» **RECORDS FOR THE EXERCISE**
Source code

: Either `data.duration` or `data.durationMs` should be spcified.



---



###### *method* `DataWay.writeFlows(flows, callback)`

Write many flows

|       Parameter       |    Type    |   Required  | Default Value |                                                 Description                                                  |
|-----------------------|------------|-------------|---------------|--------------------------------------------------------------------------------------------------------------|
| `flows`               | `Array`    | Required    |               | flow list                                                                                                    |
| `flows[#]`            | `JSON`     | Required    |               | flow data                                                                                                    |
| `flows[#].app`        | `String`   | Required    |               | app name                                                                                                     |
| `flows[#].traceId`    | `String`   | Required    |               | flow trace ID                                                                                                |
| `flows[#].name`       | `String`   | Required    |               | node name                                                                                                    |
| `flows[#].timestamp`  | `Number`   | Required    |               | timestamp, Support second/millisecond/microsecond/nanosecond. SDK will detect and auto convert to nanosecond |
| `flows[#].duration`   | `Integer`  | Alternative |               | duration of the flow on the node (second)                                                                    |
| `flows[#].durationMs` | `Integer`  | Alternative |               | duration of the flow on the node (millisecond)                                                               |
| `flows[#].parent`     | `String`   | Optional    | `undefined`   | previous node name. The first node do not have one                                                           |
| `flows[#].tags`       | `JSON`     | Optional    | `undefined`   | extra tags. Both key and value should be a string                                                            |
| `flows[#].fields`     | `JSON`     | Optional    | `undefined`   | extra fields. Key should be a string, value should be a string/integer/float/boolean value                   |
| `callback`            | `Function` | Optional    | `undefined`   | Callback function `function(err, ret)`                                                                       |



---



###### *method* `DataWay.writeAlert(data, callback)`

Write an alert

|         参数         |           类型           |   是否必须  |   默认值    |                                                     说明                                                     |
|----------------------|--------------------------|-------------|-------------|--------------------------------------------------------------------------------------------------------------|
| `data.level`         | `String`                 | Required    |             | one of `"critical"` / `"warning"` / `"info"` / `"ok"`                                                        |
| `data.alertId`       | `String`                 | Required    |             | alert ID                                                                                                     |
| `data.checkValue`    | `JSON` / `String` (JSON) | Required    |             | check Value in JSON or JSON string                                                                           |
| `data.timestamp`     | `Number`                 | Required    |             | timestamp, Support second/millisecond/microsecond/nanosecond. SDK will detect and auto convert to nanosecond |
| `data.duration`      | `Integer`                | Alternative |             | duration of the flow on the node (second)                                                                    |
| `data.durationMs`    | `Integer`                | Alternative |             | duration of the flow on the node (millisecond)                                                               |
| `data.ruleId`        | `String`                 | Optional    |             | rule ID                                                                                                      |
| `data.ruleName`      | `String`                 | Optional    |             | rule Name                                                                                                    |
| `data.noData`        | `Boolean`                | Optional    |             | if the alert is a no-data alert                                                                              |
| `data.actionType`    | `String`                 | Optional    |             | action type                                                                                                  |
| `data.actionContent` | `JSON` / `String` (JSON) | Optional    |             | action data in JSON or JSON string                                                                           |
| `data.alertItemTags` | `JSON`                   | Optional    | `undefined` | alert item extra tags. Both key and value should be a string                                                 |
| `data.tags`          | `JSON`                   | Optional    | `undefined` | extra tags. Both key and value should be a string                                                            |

» **EXERCISE PROMPT**
Output the entire listing exactly, including each line.

» **TASK RESULT**
Source code

: Either `data.duration` or `data.durationMs` should be spcified.



---



###### *method* `DataWay.writeFlows(flows, callback)`

Write many flows

|       Parameter       |    Type    |   Required  | Default Value |                                                 Description                                                  |
|-----------------------|------------|-------------|---------------|--------------------------------------------------------------------------------------------------------------|
| `flows`               | `Array`    | Required    |               | flow list                                                                                                    |
| `flows[#]`            | `JSON`     | Required    |               | flow data                                                                                                    |
| `flows[#].app`        | `String`   | Required    |               | app name                                                                                                     |
| `flows[#].traceId`    | `String`   | Required    |               | flow trace ID                                                                                                |
| `flows[#].name`       | `String`   | Required    |               | node name                                                                                                    |
| `flows[#].timestamp`  | `Number`   | Required    |               | timestamp, Support second/millisecond/microsecond/nanosecond. SDK will detect and auto convert to nanosecond |
| `flows[#].duration`   | `Integer`  | Alternative |               | duration of the flow on the node (second)                                                                    |
| `flows[#].durationMs` | `Integer`  | Alternative |               | duration of the flow on the node (millisecond)                                                               |
| `flows[#].parent`     | `String`   | Optional    | `undefined`   | previous node name. The first node do not have one                                                           |
| `flows[#].tags`       | `JSON`     | Optional    | `undefined`   | extra tags. Both key and value should be a string                                                            |
| `flows[#].fields`     | `JSON`     | Optional    | `undefined`   | extra fields. Key should be a string, value should be a string/integer/float/boolean value                   |
| `callback`            | `Function` | Optional    | `undefined`   | Callback function `function(err, ret)`                                                                       |



---



###### *method* `DataWay.writeAlert(data, callback)`

Write an alert

|         参数         |           类型           |   是否必须  |   默认值    |                                                     说明                                                     |
|----------------------|--------------------------|-------------|-------------|--------------------------------------------------------------------------------------------------------------|
| `data.level`         | `String`                 | Required    |             | one of `"critical"` / `"warning"` / `"info"` / `"ok"`                                                        |
| `data.alertId`       | `String`                 | Required    |             | alert ID                                                                                                     |
| `data.checkValue`    | `JSON` / `String` (JSON) | Required    |             | check Value in JSON or JSON string                                                                           |
| `data.timestamp`     | `Number`                 | Required    |             | timestamp, Support second/millisecond/microsecond/nanosecond. SDK will detect and auto convert to nanosecond |
| `data.duration`      | `Integer`                | Alternative |             | duration of the flow on the node (second)                                                                    |
| `data.durationMs`    | `Integer`                | Alternative |             | duration of the flow on the node (millisecond)                                                               |
| `data.ruleId`        | `String`                 | Optional    |             | rule ID                                                                                                      |
| `data.ruleName`      | `String`                 | Optional    |             | rule Name                                                                                                    |
| `data.noData`        | `Boolean`                | Optional    |             | if the alert is a no-data alert                                                                              |
| `data.actionType`    | `String`                 | Optional    |             | action type                                                                                                  |
| `data.actionContent` | `JSON` / `String` (JSON) | Optional    |             | action data in JSON or JSON string                                                                           |
| `data.alertItemTags` | `JSON`                   | Optional    | `undefined` | alert item extra tags. Both key and value should be a string                                                 |
| `data.tags`          | `JSON`                   | Optional    | `undefined` | extra tags. Both key and value should be a string                                                            |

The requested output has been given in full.